(DATA SUPPLIED Opens)
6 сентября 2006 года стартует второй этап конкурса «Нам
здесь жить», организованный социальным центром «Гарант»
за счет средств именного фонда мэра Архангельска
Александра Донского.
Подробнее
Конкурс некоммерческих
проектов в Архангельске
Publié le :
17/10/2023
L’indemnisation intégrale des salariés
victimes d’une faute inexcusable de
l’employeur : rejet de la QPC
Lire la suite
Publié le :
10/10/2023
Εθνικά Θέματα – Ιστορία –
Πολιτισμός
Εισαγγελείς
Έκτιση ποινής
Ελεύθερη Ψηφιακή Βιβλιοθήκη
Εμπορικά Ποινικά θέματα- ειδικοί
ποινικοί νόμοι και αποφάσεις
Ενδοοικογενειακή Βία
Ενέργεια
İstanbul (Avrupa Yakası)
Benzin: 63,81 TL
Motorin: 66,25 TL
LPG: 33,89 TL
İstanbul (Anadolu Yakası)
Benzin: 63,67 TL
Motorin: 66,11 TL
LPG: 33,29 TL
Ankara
(DATA SUPPLIED Closes)
(DATA SUPPLIED Opens)
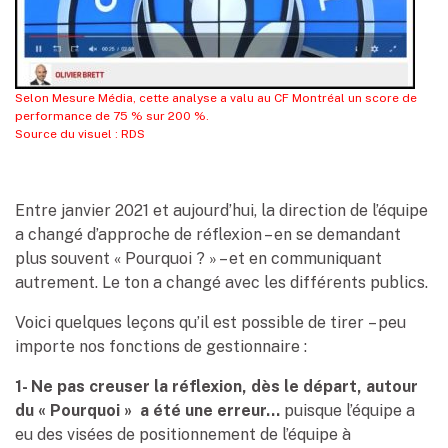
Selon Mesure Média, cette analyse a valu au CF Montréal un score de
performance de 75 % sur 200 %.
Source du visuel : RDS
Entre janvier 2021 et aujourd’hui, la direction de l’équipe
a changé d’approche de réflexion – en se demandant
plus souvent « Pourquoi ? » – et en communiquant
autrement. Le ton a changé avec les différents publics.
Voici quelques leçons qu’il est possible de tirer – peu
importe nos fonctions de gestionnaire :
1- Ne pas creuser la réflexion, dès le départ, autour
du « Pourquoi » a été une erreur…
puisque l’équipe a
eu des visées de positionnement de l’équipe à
(DATA SUPPLIED Closes)
(DATA SUPPLIED Opens)
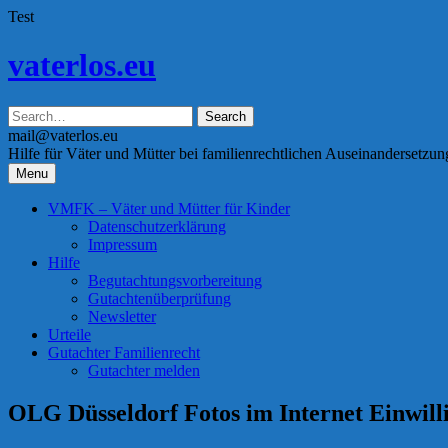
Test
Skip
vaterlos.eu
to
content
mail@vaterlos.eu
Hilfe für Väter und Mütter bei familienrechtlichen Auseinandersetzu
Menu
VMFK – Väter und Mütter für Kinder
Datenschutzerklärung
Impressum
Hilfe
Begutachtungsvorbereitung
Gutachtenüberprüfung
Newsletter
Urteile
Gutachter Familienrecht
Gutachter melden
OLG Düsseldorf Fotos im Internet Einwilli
(DATA SUPPLIED Closes)
• _YOUR ASSIGNMENT_: In the data above, how many lines hold the word "changé"? Give only the number.

• _SOLVED PROBLEM_: 2